**Selected text:**
--- START ---
Andrew Rudin | Photo courtesy of the artist
Andrew Rudin | Photo courtesy of the artist
In 1967, Nonesuch Records released Morton Subotnick’s Silver Apples of the Moon, which was immediately recognized as a landmark work of the nascent electronic music movement. Unexpectedly, it also became a hit.

The album was created using a synthesizer built by pioneering instrument maker Donald Buchla, so Nonesuch turned to his leading peer, Robert Moog, in search of a follow-up. Moog referred the label to a young Philadelphia composer named Andrew Rudin, who had been instrumental in bringing Moog to the University of Pennsylvania. Rudin used the commission to create Tragoedia, a four-movement piece inspired by the four fundamental emotional processes of Greek tragedy.
--- END ---
**Activity:** Pick up the article about Andrew Rudin and Tragoedia where it stops, continuing it in the same style.

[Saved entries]
--- START ---
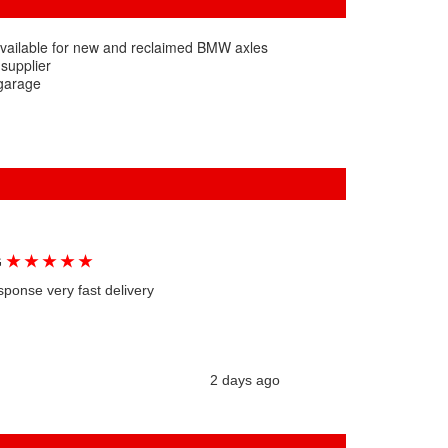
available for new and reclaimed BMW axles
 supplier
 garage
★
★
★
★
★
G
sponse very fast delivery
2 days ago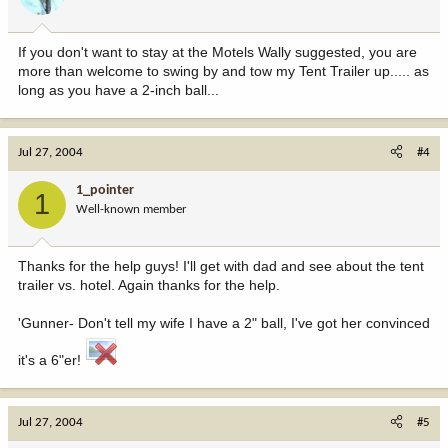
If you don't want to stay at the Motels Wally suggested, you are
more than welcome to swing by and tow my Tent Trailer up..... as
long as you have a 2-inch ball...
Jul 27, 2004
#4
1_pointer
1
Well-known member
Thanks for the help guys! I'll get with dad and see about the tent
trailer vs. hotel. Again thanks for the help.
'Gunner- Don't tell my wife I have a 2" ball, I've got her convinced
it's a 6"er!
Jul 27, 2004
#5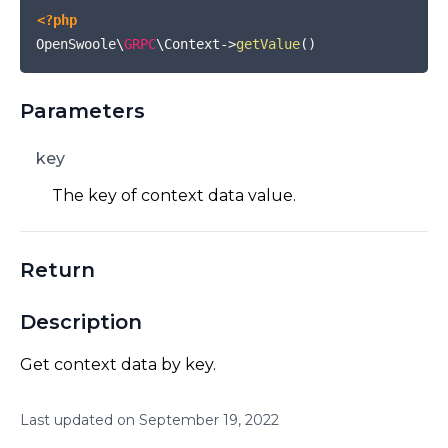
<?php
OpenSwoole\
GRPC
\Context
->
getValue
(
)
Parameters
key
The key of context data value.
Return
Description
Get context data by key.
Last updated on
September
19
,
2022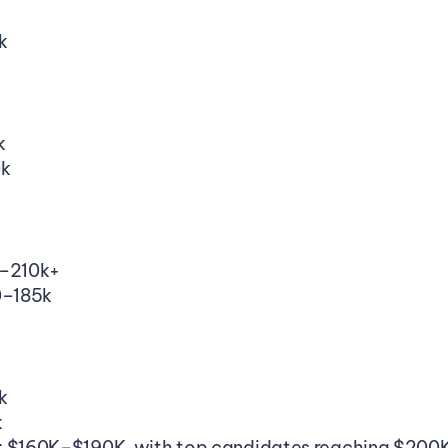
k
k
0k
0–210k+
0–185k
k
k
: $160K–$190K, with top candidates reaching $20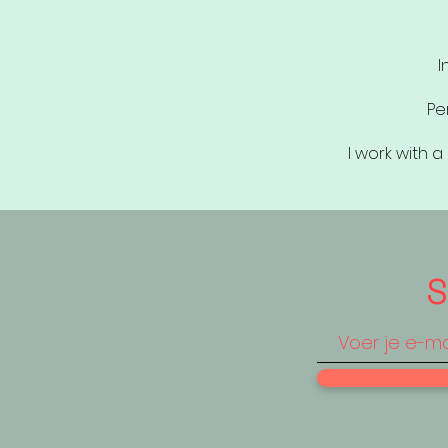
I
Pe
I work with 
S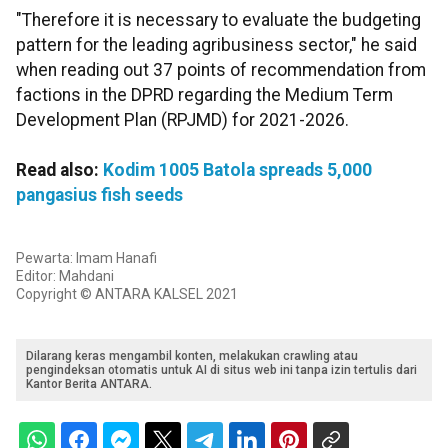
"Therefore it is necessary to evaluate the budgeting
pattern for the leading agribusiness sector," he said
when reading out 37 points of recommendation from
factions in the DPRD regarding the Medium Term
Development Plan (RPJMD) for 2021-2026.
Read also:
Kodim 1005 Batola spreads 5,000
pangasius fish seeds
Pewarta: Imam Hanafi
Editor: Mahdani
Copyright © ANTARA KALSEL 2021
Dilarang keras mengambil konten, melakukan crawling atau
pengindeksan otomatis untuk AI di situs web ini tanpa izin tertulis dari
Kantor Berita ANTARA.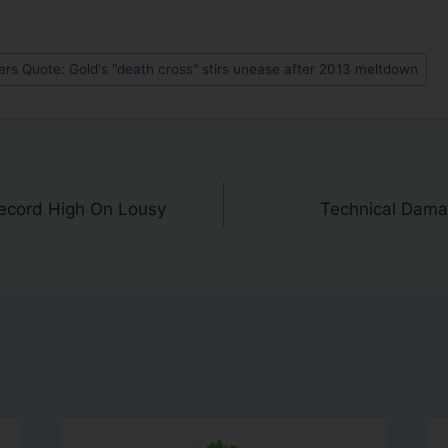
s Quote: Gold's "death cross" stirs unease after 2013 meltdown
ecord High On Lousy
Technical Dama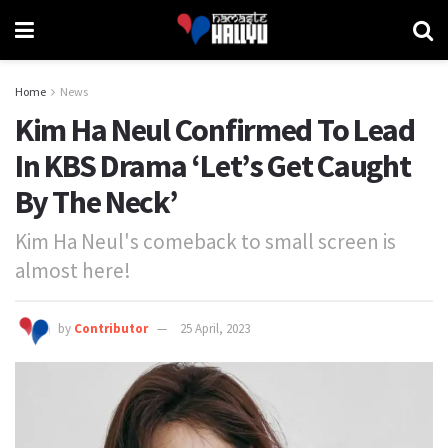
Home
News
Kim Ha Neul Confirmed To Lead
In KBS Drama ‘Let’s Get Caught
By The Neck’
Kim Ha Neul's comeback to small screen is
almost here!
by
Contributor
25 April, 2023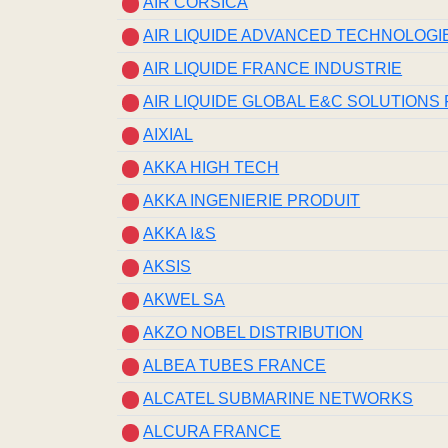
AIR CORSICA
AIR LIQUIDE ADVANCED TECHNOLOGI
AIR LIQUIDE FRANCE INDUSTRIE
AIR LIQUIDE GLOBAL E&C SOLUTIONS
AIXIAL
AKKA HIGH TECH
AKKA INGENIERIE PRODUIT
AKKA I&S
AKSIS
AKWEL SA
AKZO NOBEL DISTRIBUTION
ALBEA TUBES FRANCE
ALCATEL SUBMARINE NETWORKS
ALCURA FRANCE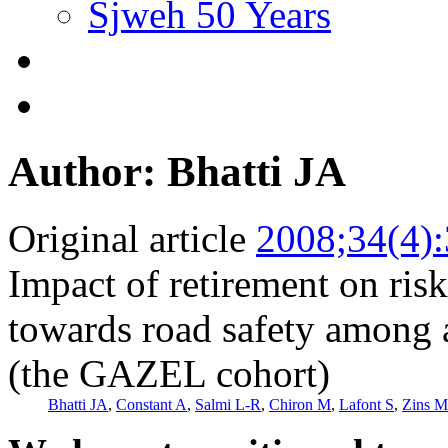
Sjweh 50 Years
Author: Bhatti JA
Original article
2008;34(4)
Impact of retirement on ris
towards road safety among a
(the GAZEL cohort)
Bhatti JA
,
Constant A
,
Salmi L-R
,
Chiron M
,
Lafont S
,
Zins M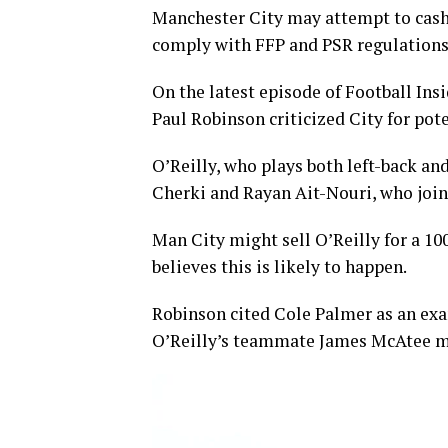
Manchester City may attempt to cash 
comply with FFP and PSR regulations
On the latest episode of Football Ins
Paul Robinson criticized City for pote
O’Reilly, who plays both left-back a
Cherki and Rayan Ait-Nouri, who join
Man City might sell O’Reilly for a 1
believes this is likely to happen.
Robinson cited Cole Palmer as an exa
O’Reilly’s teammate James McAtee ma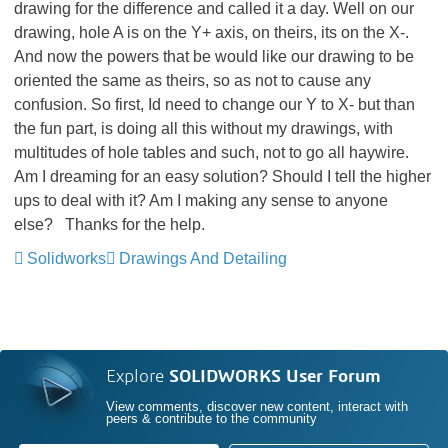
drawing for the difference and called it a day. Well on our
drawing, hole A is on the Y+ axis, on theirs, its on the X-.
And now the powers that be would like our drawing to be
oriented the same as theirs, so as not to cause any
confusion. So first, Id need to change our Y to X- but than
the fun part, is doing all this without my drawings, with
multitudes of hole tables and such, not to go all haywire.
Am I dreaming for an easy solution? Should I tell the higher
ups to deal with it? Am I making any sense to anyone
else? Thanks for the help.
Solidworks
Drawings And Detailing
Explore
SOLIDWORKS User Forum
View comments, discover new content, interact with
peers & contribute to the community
--- END ---
**Answer to this exercise:**
The 1969 album met with critical acclaim (High Fidelity Magazine’s Alfred Frankenstein proclaimed, “In Andrew Rudin’s hands the electronic idiom finally comes of age”) but soon was lost in relative obscurity as the art form rapidly and bountifully evolved. Tonight at the Rotunda, Bowerbird will present “Meeting Moog,” a concert portrait of Rudin’s early electronic music featuring Tragoedia with a live video accompaniment by Rudin’s former student Peter Price. The program will also include two earlier works, Il Giuoco (1966) and Paideia (1967), both of which are accompanied by films created by the composer.

When Rudin arrived at the University of Pennsylvania to study with composer George Rochberg, he had no intention of working with synthesizers. “I didn’t even know that they existed,” recalls Rudin, now 74. “In those days, when one heard the word synthesizer it meant only one thing: the RCA Electronic Music Synthesizer, which was a giant contraption that ran on hundreds or thousands of vacuum tubes and within an hour’s work you’d have to find what tube had burnt out and replace it. It also operated on punch paper tape like a player piano, which would get snarled and the three hours that you spent making four seconds’ worth of music would be trashed.”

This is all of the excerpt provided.